赤本

積算資料の紹介

「全国標準積算資料(土質調査・地質調査)」は,昭和40年に初版を発行して以来,約50年間にわたり発注機関の積算担当者や地質調査会社の営業担当者などの参考に供してまいりました。
この積算資料は,地質調査の積算のみならず,その技術の啓蒙書としての評価を得て,地質調査に携わる人々の座右の書と言えるものとなり,発注機関の方々からも赤本との愛称で親しまれるものとなりました。

全地連では,かねてから「適正価格による受注」が,業務の的確な履行にとって極めて重要なことであり,ひいては,地質調査業の健全な発展に寄与するとの自覚のもとに「適正価格による良い成果」を標榜し,全地連の重要事業として赤本を発行してまいりました。
ここ約10年間における発注機関の積算方法をみますと,地質調査の積算には市場価格方式が多くの機関で取り入れられるようになりました。この市場価格方式は,積算の簡素化や市場性のある価格の採用など評価すべき方向ではあります。しかし,価格算出の基礎データはそれぞれの種目の歩掛りであることは言を俟たないところであり,調査の仕様を示した基礎データを手放すことは成果品質に対して大きな懸念が残るといえます。近年の低価格入札の大幅な増加を受けた「低入札価格調査制度」の導入からしても,この歩掛かりの有効性は疑いないものと思われます。その意味で,地質調査に関する歩掛りの調査と整備を図ることは我々の使命といえます。
私どもは,積算資料の作成にあたり,顧客のニーズに適った良い成果を提供する立場から,各種条件を設定し,標準化に努めたものであり,広く斯界に貢献できるものと確信しております。

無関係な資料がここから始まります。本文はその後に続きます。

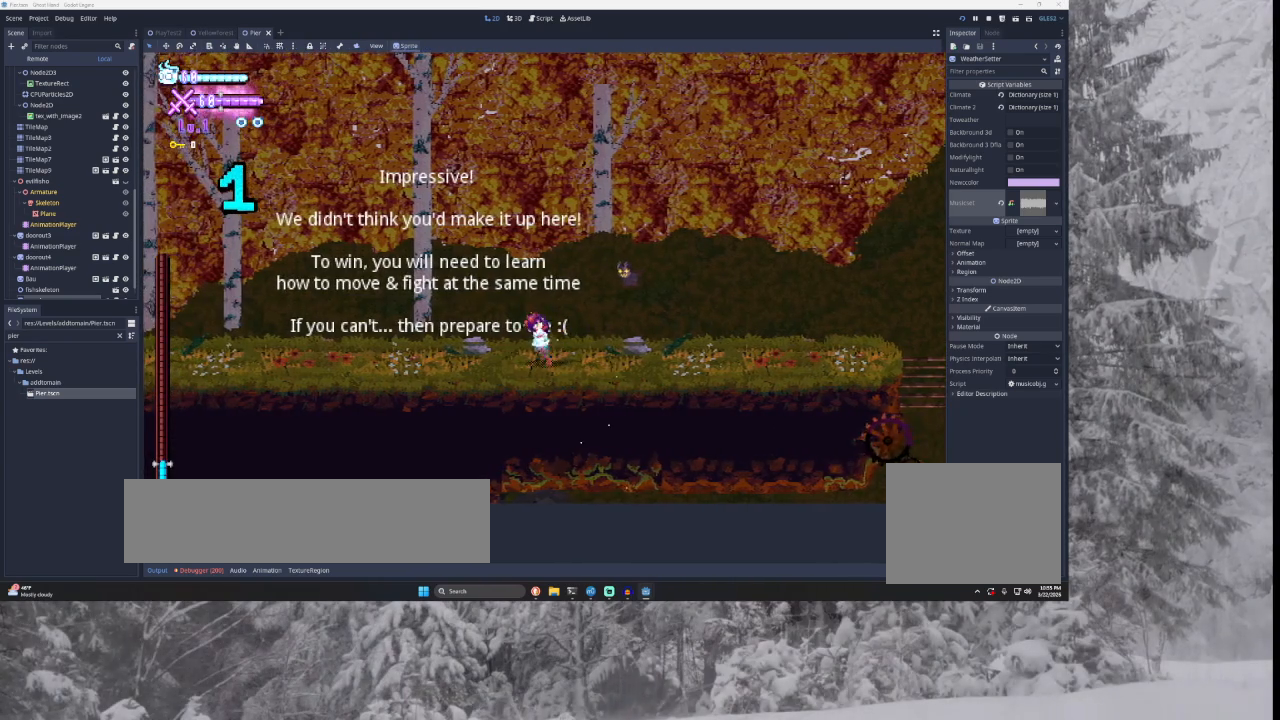
{"buttons": [], "left_stick": "center", "right_stick": "center", "events": []}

2年ぶりの改訂となる平成27年度改訂歩掛版は,諸経費や職種区分など積算の根本ともいえる項目の見直しに着手し、また、既存する歩掛表の材料費や経費,解析費などを中心に再点検を行い,必要により数量などの変更を行いました。

本積算資料の編集に当たりましては,発注諸機関をはじめ関係諸団体,各地区協会積算委員会および技術専門委員会など関係者の方々のご協力を戴き,ここに深く感謝の意を表します。
本積算資料についてお気づきの点などございましたら,全地連または各地区協会積算委員会へお問合せ下さい。今後とも,内容のより一層の充実を図り,実態を反映した適正な歩掛りを策定していく所存です。